Neuropsychiatric conditions are a big deal for children and make up a substantial proportion of the burden of disease. In the last decade or so, more and more drugs are being prescribed to children to treat ADHD, depression, autism spectrum disorders, seizure disorders, and a few others. The major problem we face in this area right now is the lack of evidence to help guide the decisions that doctors make with their patients and their patients’ families. Should kids be taking Drug A? Why not Drug B? Maybe a behavioural intervention? A combination of these?
I have already published a few things about how industry and non-industry funded clinical trials are different. To look at how clinical trials differ based on who funds them, we often use the clinicaltrials.gov registry, which currently provides information for about 158K registered trials and is made up of about half US trials, and half trials that are conducted entirely outside the US.
Some differences are generally expected (by cynical people like me) because of the different reasons why industry and non-industry groups decide to do a trial in the first place. We expect that industry trials are more likely to look at their own drugs, the trials are likely to be shorter, more focused on the direct outcomes related to what the drug claims to do (e.g. lower cholesterol rather than reduce cardiovascular risk), and of course they are likely to be designed to nearly always produce a favourable result for the drug in question.
For non-industry groups, there is a kind of hope that clinical trials funded by the public will be for the public good – to fill in the gaps by doing comparative effectiveness studies (where drugs are tested against each other, rather than against a placebo or in a single group) whenever they are appropriate, to focus on the real health outcomes of the populations, and to be capable of identifying risk-to-benefit ratios for drugs that have had questions raised about safety.
The effects of industry sponsorship on clinical trial designs for neuropsychiatric drugs in children
So those differences you might expect to see between industry and non-industry are not quite what we found in our study. For clinical trials that involve children and test drugs used for neuropsychiatric conditions, there really isn’t that much difference between what the industry choose to study and what everyone else does. So even though we did find that industry is less likely to undertake comparative effectiveness trials for these conditions, and the different groups tend to study completely different drugs, the striking result is just how little comparative effectiveness research is being done by both groups.

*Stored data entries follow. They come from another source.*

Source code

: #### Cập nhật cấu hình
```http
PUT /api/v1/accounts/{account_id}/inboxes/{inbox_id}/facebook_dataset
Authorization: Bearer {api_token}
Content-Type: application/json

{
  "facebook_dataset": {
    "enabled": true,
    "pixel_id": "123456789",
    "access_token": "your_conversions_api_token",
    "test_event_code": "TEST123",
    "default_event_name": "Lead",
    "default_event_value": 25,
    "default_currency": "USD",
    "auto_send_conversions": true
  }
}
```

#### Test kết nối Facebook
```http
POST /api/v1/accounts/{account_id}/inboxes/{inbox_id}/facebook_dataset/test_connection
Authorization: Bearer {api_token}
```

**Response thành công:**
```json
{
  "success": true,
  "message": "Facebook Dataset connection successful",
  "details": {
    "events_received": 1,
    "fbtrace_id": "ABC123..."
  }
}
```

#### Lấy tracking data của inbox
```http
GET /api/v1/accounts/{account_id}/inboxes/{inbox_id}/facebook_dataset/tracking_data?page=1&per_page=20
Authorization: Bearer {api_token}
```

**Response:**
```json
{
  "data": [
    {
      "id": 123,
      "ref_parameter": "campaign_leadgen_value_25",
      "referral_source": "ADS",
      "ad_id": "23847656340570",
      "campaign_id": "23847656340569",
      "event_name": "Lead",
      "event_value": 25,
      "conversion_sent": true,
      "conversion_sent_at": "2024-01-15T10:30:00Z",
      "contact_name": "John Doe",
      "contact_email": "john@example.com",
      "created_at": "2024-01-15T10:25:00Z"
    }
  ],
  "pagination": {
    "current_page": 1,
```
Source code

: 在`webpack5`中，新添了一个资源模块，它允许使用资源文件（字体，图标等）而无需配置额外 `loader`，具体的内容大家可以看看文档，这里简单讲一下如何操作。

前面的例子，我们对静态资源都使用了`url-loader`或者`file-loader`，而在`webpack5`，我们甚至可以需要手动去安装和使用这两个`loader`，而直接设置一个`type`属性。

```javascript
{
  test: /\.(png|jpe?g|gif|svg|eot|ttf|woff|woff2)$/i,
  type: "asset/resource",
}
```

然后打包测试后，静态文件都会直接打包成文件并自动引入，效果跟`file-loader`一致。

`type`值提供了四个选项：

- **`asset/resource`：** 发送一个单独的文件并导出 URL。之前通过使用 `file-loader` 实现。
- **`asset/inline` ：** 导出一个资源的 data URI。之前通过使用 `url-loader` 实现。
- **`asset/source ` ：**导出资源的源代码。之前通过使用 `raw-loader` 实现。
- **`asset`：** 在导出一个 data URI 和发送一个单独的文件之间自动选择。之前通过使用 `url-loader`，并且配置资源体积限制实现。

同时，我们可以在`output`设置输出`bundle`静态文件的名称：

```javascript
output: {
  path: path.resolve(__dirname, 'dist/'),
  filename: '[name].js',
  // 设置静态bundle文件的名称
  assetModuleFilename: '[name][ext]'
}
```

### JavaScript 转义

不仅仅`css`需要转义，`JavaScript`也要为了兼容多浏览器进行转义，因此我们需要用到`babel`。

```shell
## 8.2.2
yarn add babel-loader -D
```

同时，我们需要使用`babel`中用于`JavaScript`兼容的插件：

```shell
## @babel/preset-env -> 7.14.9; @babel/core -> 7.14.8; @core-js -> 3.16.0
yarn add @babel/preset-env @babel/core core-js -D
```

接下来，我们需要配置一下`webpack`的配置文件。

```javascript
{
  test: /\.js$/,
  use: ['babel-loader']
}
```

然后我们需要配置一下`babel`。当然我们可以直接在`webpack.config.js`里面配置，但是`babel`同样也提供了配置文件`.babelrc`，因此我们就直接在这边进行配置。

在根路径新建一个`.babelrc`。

A network view of the drug trials undertaken for ADHD by industry (black) and non-industry (blue) groups – each drug is a node in the network; lines between them are the direct comparisons from trials with active comparators.
To make a long story short, it doesn’t look like either side are doing a very good job of systematically addressing the questions that doctors and their patients really need answered in this area.

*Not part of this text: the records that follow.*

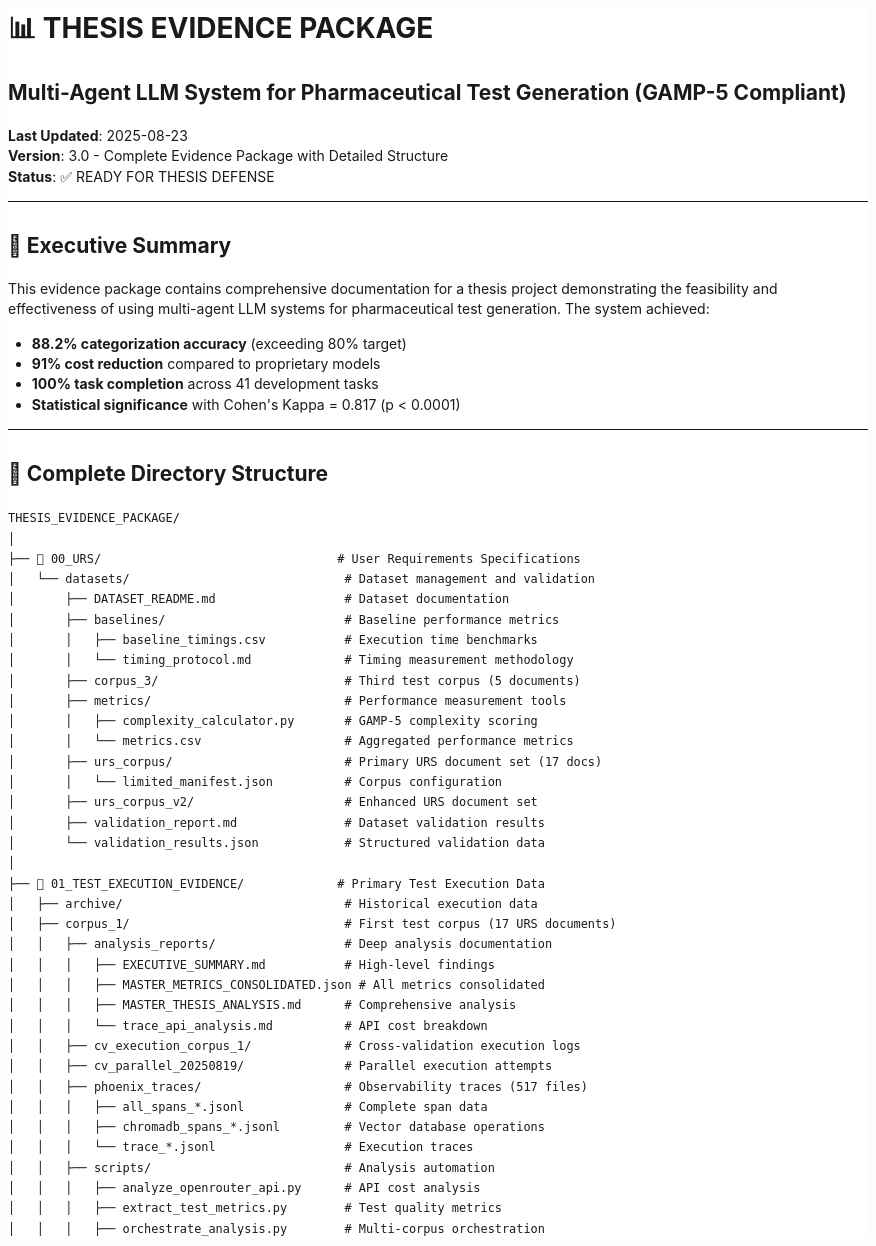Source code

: # 📊 THESIS EVIDENCE PACKAGE
## Multi-Agent LLM System for Pharmaceutical Test Generation (GAMP-5 Compliant)

**Last Updated**: 2025-08-23  
**Version**: 3.0 - Complete Evidence Package with Detailed Structure  
**Status**: ✅ READY FOR THESIS DEFENSE

---

## 🎯 Executive Summary

This evidence package contains comprehensive documentation for a thesis project demonstrating the feasibility and effectiveness of using multi-agent LLM systems for pharmaceutical test generation. The system achieved:

- **88.2% categorization accuracy** (exceeding 80% target)
- **91% cost reduction** compared to proprietary models
- **100% task completion** across 41 development tasks
- **Statistical significance** with Cohen's Kappa = 0.817 (p < 0.0001)

---

## 📁 Complete Directory Structure

```
THESIS_EVIDENCE_PACKAGE/
│
├── 📂 00_URS/                                 # User Requirements Specifications
│   └── datasets/                              # Dataset management and validation
│       ├── DATASET_README.md                  # Dataset documentation
│       ├── baselines/                         # Baseline performance metrics
│       │   ├── baseline_timings.csv           # Execution time benchmarks
│       │   └── timing_protocol.md             # Timing measurement methodology
│       ├── corpus_3/                          # Third test corpus (5 documents)
│       ├── metrics/                           # Performance measurement tools
│       │   ├── complexity_calculator.py       # GAMP-5 complexity scoring
│       │   └── metrics.csv                    # Aggregated performance metrics
│       ├── urs_corpus/                        # Primary URS document set (17 docs)
│       │   └── limited_manifest.json          # Corpus configuration
│       ├── urs_corpus_v2/                     # Enhanced URS document set
│       ├── validation_report.md               # Dataset validation results
│       └── validation_results.json            # Structured validation data
│
├── 📂 01_TEST_EXECUTION_EVIDENCE/             # Primary Test Execution Data
│   ├── archive/                               # Historical execution data
│   ├── corpus_1/                              # First test corpus (17 URS documents)
│   │   ├── analysis_reports/                  # Deep analysis documentation
│   │   │   ├── EXECUTIVE_SUMMARY.md           # High-level findings
│   │   │   ├── MASTER_METRICS_CONSOLIDATED.json # All metrics consolidated
│   │   │   ├── MASTER_THESIS_ANALYSIS.md      # Comprehensive analysis
│   │   │   └── trace_api_analysis.md          # API cost breakdown
│   │   ├── cv_execution_corpus_1/             # Cross-validation execution logs
│   │   ├── cv_parallel_20250819/              # Parallel execution attempts
│   │   ├── phoenix_traces/                    # Observability traces (517 files)
│   │   │   ├── all_spans_*.jsonl              # Complete span data
│   │   │   ├── chromadb_spans_*.jsonl         # Vector database operations
│   │   │   └── trace_*.jsonl                  # Execution traces
│   │   ├── scripts/                           # Analysis automation
│   │   │   ├── analyze_openrouter_api.py      # API cost analysis
│   │   │   ├── extract_test_metrics.py        # Test quality metrics
│   │   │   ├── orchestrate_analysis.py        # Multi-corpus orchestration
```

Some of the reasons for this probably include the way research is funded (small trials might be easier to fund and undertake), the difficulties associated with acquiring ethics and recruiting children to be involved in clinical trials, and the complexities of testing behavioural therapies and other non-drug interventions against and with drugs.

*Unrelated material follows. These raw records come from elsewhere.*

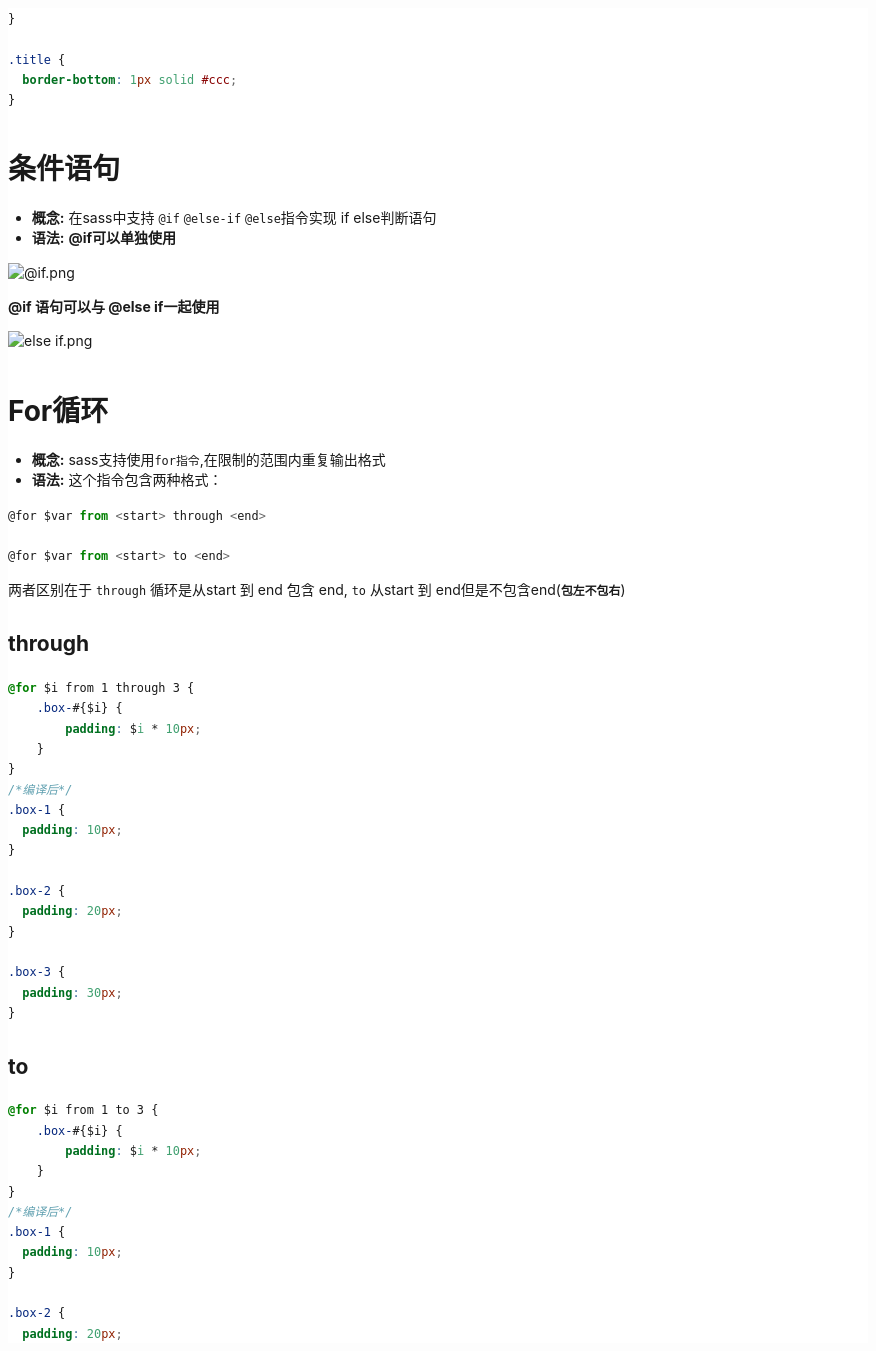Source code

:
 ```css
}

.title {
  border-bottom: 1px solid #ccc;
}
```
# 条件语句
-   **概念:** 在sass中支持 `@if` `@else-if` `@else`指令实现 if else判断语句
-   **语法:**
**@if可以单独使用**

![@if.png](https://p1-juejin.byteimg.com/tos-cn-i-k3u1fbpfcp/8d88ce4dece24fed918b08e2a427e531~tplv-k3u1fbpfcp-watermark.image)

**@if 语句可以与 @else if一起使用**

![else if.png](https://p3-juejin.byteimg.com/tos-cn-i-k3u1fbpfcp/e582544bc4a04e7198f256552a8d18ef~tplv-k3u1fbpfcp-watermark.image)
# For循环
-   **概念:** sass支持使用`for指令`,在限制的范围内重复输出格式
-   **语法:** 这个指令包含两种格式：
```js
@for $var from <start> through <end>

@for $var from <start> to <end>
```
两者区别在于 `through` 循环是从start 到 end 包含 end, `to` 从start 到 end但是不包含end(**`包左不包右`**)
## through
```css
@for $i from 1 through 3 {
    .box-#{$i} {
        padding: $i * 10px;
    }
}
/*编译后*/
.box-1 {
  padding: 10px;
}

.box-2 {
  padding: 20px;
}

.box-3 {
  padding: 30px;
}
```
## to
```css
@for $i from 1 to 3 {
    .box-#{$i} {
        padding: $i * 10px;
    }
}
/*编译后*/
.box-1 {
  padding: 10px;
}

.box-2 {
  padding: 20px;
```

Of course, there are other good reasons for undertaking trials that involve a single group or only test against a placebo (including safety and ethical reasons)… but for conditions like seizure disorders, where there are already approved standard therapies that are known to be safe, it is quite a shock to see that nearly all of the clinical trials undertaken for seizure disorders in children are placebo-controlled or are tested only in a single group.
What should be done?
To really improve the way we produce and then synthesise evidence for children, we really need to consider much more cooperation and smarter trial designs that will actually fill the gaps in knowledge and help doctors make good decisions. It’s true that it is very hard to fund and successfully undertake a big coordinated trial even when it doesn’t involve children, but the mess of clinical trials that are being undertaken today often seem to be for other purposes – to get a drug approved, to expand a market, to fill a clinician-scientist’s CV – or are constrained to the point where the design is too limited to be really useful. And these problems flow directly into synthesis (systematic reviews and guidelines) because you simply can’t review evidence that doesn’t exist.
I expect that long-term clinical trials that take advantage of electronic medical records, retrospective trials, and observational studies involving heterogeneous sets of case studies will come back to prominence for as long as the evidence produced by current clinical trials is hampered by compromised design, resource constraints, and a lack of coordinated cooperation. We really do need better ways to know which questions need to be answered first, and to find better ways to coordinate research among researchers (and patient registries). Wouldn’t it be nice if we knew exactly which clinical trials are most needed right now, and we could organise ourselves into large-enough groups to avoid redundant and useless trials that will never be able to improve clinical decision-making?